The three year definitive safeguard duty on imported cement is expiring in October this year, but local cement producers under the Cement Manufacturers Association of the Philippines (CeMAP) has asked the Tariff Commission for extension of the punitive duty.

Foremost, Kambuno cited data provided in Table 4.3 of the staff report issued by the Tariff Commission on May 23, 2022 that the Philippines only imported 532,000 metric tons of the concerned product from Indonesia from 2019 to 2021. This accounts for just 2.7 percent of the Philippine imports of cement during the period while Vietnam accounted for 80 percent of Philippine total cement imports and is now subject to provisional anti-dumping duty.

As a developing country whose export was less than 3 percent of the Philippines import of the subject product, Kambuno said that “Indonesia fulfills the requirements for the de minimis” import volume as stated in article 5.1 of the Agreement on Safeguards. Therefore, he said, Indonesian cement should be excluded from the extension of safeguard measure on cement. In addition, the government of Indonesia notes that an anti dumping investigation on cement from Vietnam was initiated on April 20, 2021.

“The government of Indonesia believes that the existing safeguard measures should not be extended further,” he said. Instead, he urged that the expiring safeguard measure be replaced with a more effective and targeted anti dumping trade measures as any extension of safeguard measure is no longer necessary nor appropriate.

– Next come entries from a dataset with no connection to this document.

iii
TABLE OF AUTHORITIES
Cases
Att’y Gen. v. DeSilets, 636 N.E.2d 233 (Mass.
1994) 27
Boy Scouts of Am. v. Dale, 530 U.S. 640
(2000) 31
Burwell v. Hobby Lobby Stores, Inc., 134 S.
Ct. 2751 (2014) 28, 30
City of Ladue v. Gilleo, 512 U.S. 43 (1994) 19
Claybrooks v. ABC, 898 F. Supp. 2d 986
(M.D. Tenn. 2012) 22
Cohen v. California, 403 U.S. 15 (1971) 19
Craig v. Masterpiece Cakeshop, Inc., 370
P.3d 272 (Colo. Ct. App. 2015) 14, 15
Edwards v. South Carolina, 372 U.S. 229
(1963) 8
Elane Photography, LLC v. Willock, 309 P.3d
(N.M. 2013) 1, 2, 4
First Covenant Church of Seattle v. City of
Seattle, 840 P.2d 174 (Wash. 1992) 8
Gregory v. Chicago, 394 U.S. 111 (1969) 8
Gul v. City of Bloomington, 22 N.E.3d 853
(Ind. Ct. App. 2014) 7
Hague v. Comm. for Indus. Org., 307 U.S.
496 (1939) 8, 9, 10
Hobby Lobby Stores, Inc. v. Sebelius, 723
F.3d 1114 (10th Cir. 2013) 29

In addition, Kambuno recognizes the monitoring of the developments on the Philippine cement industry issued by the Tariff Commission that in 2021 the Philippines cement industry has made significant positive adjustment to import competition and is moving towards increased competitiveness.

Local cement also remained strong in the domestic market even with the Covid pandemic. Part of the Tariff Commission monitoring report also noted that the domestic cement industry is improving its efficiency levels, and hence increasing its ability to compete successfully with imports when safeguard measure is no longer in place.

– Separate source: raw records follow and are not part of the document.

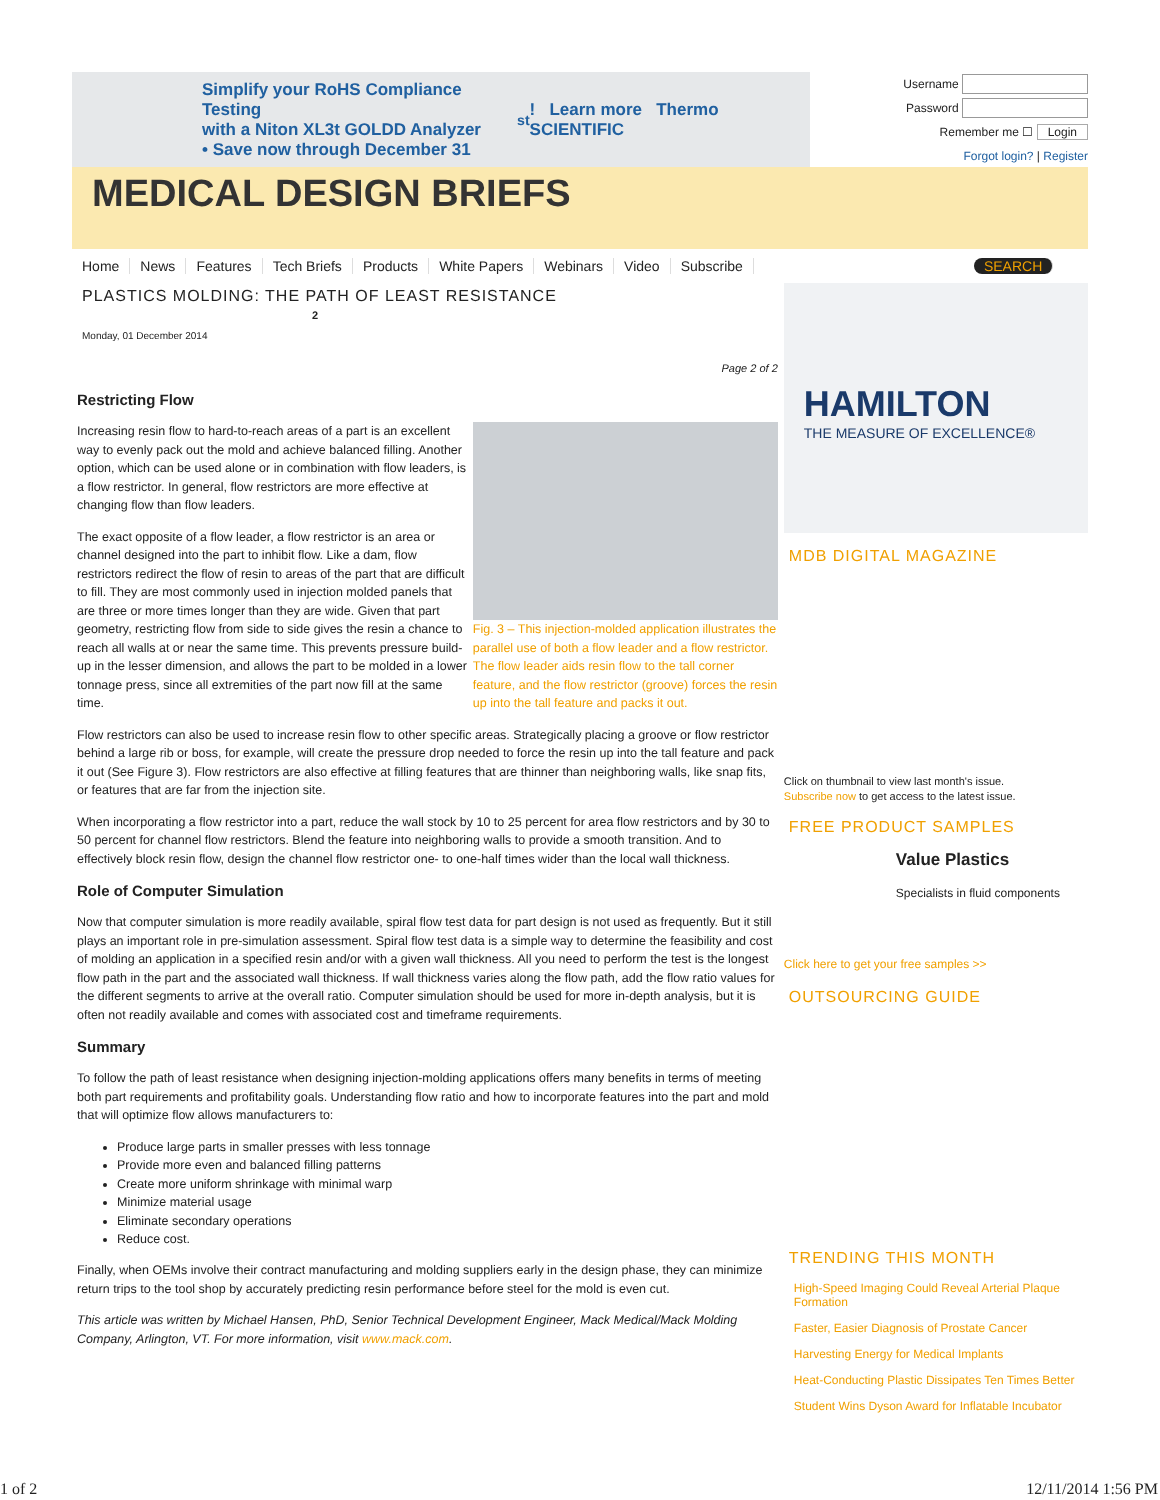Simplify your RoHS Compliance Testing
with a Niton XL3t GOLDD Analyzer
• Save now through December 31<sup>st</sup>! Learn more Thermo SCIENTIFIC
Username
Password
Remember me ☐ Login
Forgot login? | Register
MEDICAL DESIGN BRIEFS
Home News Features Tech Briefs Products White Papers Webinars Video Subscribe SEARCH
PLASTICS MOLDING: THE PATH OF LEAST RESISTANCE 2
Monday, 01 December 2014
Page 2 of 2
Restricting Flow
Fig. 3 – This injection-molded application illustrates the parallel use of both a flow leader and a flow restrictor. The flow leader aids resin flow to the tall corner feature, and the flow restrictor (groove) forces the resin up into the tall feature and packs it out.
Increasing resin flow to hard-to-reach areas of a part is an excellent way to evenly pack out the mold and achieve balanced filling. Another option, which can be used alone or in combination with flow leaders, is a flow restrictor. In general, flow restrictors are more effective at changing flow than flow leaders.
The exact opposite of a flow leader, a flow restrictor is an area or channel designed into the part to inhibit flow. Like a dam, flow restrictors redirect the flow of resin to areas of the part that are difficult to fill. They are most commonly used in injection molded panels that are three or more times longer than they are wide. Given that part geometry, restricting flow from side to side gives the resin a chance to reach all walls at or near the same time. This prevents pressure build-up in the lesser dimension, and allows the part to be molded in a lower tonnage press, since all extremities of the part now fill at the same time.
Flow restrictors can also be used to increase resin flow to other specific areas. Strategically placing a groove or flow restrictor behind a large rib or boss, for example, will create the pressure drop needed to force the resin up into the tall feature and pack it out (See Figure 3). Flow restrictors are also effective at filling features that are thinner than neighboring walls, like snap fits, or features that are far from the injection site.
When incorporating a flow restrictor into a part, reduce the wall stock by 10 to 25 percent for area flow restrictors and by 30 to 50 percent for channel flow restrictors. Blend the feature into neighboring walls to provide a smooth transition. And to effectively block resin flow, design the channel flow restrictor one- to one-half times wider than the local wall thickness.
Role of Computer Simulation
Now that computer simulation is more readily available, spiral flow test data for part design is not used as frequently. But it still plays an important role in pre-simulation assessment. Spiral flow test data is a simple way to determine the feasibility and cost of molding an application in a specified resin and/or with a given wall thickness. All you need to perform the test is the longest flow path in the part and the associated wall thickness. If wall thickness varies along the flow path, add the flow ratio values for the different segments to arrive at the overall ratio. Computer simulation should be used for more in-depth analysis, but it is often not readily available and comes with associated cost and timeframe requirements.
Summary
To follow the path of least resistance when designing injection-molding applications offers many benefits in terms of meeting both part requirements and profitability goals. Understanding flow ratio and how to incorporate features into the part and mold that will optimize flow allows manufacturers to:
Produce large parts in smaller presses with less tonnage
Provide more even and balanced filling patterns
Create more uniform shrinkage with minimal warp
Minimize material usage
Eliminate secondary operations
Reduce cost.
Finally, when OEMs involve their contract manufacturing and molding suppliers early in the design phase, they can minimize return trips to the tool shop by accurately predicting resin performance before steel for the mold is even cut.
This article was written by Michael Hansen, PhD, Senior Technical Development Engineer, Mack Medical/Mack Molding Company, Arlington, VT. For more information, visit www.mack.com.
HAMILTON
THE MEASURE OF EXCELLENCE®
MDB DIGITAL MAGAZINE
Click on thumbnail to view last month's issue.
Subscribe now to get access to the latest issue.
FREE PRODUCT SAMPLES
Value Plastics
Specialists in fluid components
Click here to get your free samples >>
OUTSOURCING GUIDE
TRENDING THIS MONTH
High-Speed Imaging Could Reveal Arterial Plaque Formation
Faster, Easier Diagnosis of Prostate Cancer
Harvesting Energy for Medical Implants
Heat-Conducting Plastic Dissipates Ten Times Better
Student Wins Dyson Award for Inflatable Incubator
1 of 2 12/11/2014 1:56 PM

Moreover, the report said that the economic indicators of Philippine cement producers, including production, sellers, and inventory, were relatively stable during the past three years, despite the Covid- 19 outbreak in 2020.

For example, Kambuno said the staff report showed that production volume of local cement plants increased by 1.73 percent from 2020 to 2021. Sales volume also increased 2.27 percent from 2020 to 2021. Moreover, Philippines cement industry was able to increase its capacity from 32.5 million metric tons in 2019 to 36.5 million metric tons in 2021.

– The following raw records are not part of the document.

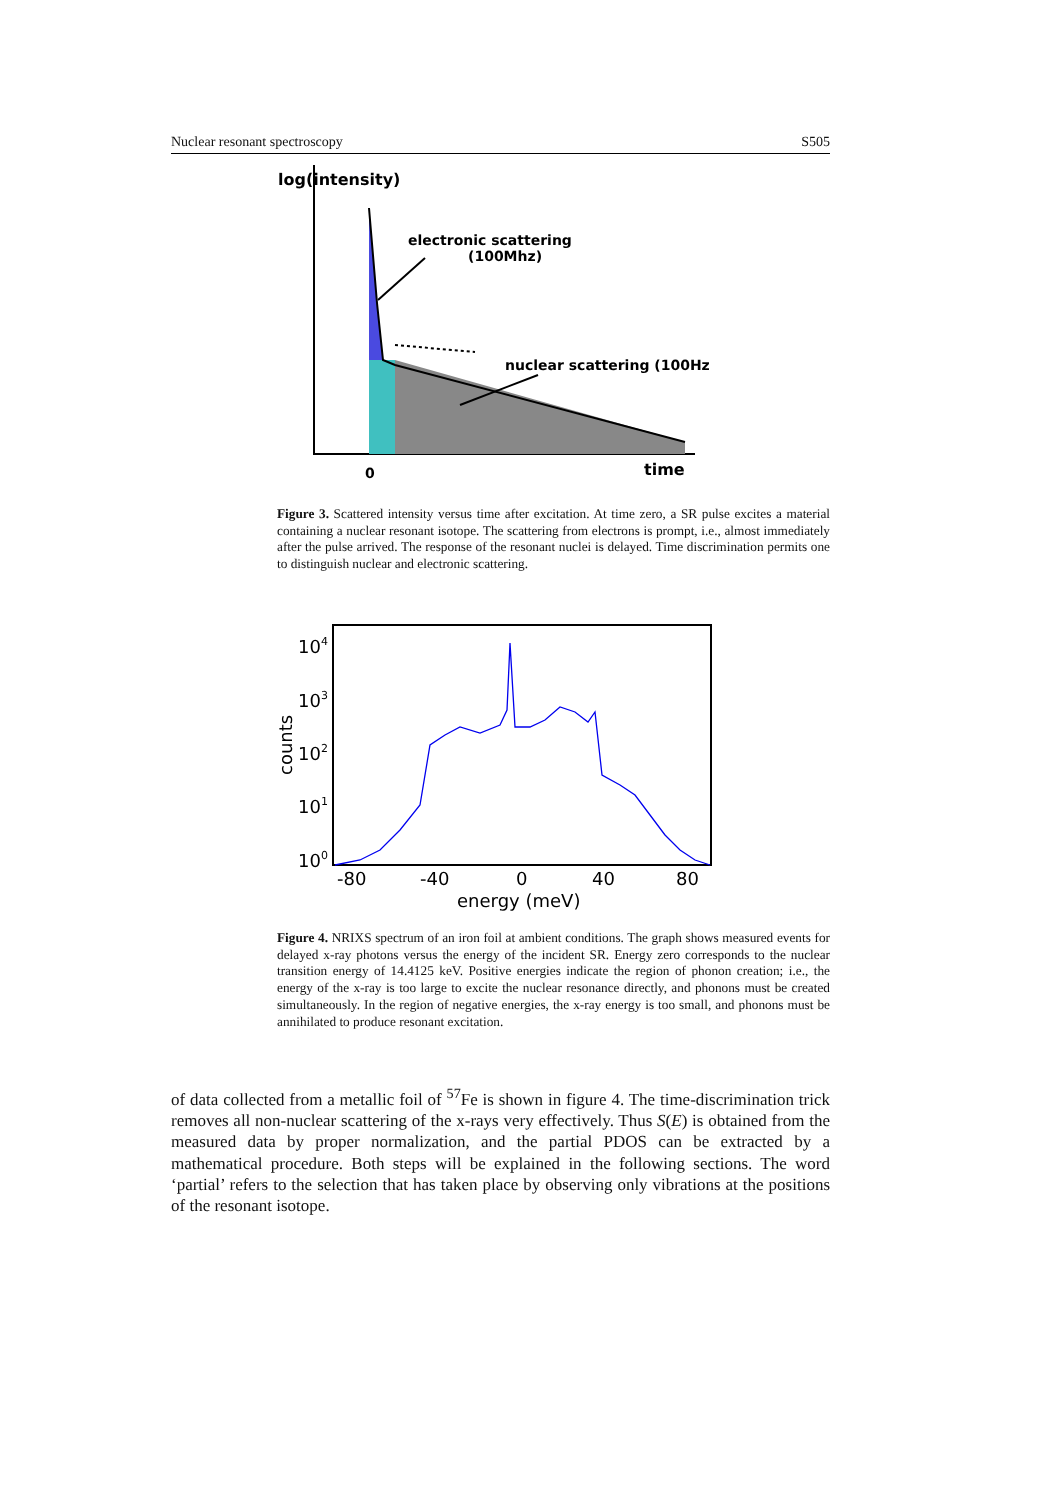Nuclear resonant spectroscopy S505
log(intensity)
electronic scattering
(100Mhz)
nuclear scattering (100Hz)
0
time
Figure 3. Scattered intensity versus time after excitation. At time zero, a SR pulse excites a material containing a nuclear resonant isotope. The scattering from electrons is prompt, i.e., almost immediately after the pulse arrived. The response of the resonant nuclei is delayed. Time discrimination permits one to distinguish nuclear and electronic scattering.
104
103
102
101
100
counts
-80
-40
0
40
80
energy (meV)
Figure 4. NRIXS spectrum of an iron foil at ambient conditions. The graph shows measured events for delayed x-ray photons versus the energy of the incident SR. Energy zero corresponds to the nuclear transition energy of 14.4125 keV. Positive energies indicate the region of phonon creation; i.e., the energy of the x-ray is too large to excite the nuclear resonance directly, and phonons must be created simultaneously. In the region of negative energies, the x-ray energy is too small, and phonons must be annihilated to produce resonant excitation.
of data collected from a metallic foil of <sup>57</sup>Fe is shown in figure 4. The time-discrimination trick removes all non-nuclear scattering of the x-rays very effectively. Thus S(E) is obtained from the measured data by proper normalization, and the partial PDOS can be extracted by a mathematical procedure. Both steps will be explained in the following sections. The word ‘partial’ refers to the selection that has taken place by observing only vibrations at the positions of the resonant isotope.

With that, he said the report noted of “no recurrence of injury is indeed experienced by the domestic industry.”

As such, he said, the current safeguard message should not be continued.

Lastly, the government of Indonesia also recalled that a safeguard measure is an extra ordinary remedy to be taken only in emergency situations under Article 8 of the Agreement on Safeguards,.

“The government of Indonesia reserves its right to request rate compensation should the existing safeguard measure on imported cement is extended,” he concluded.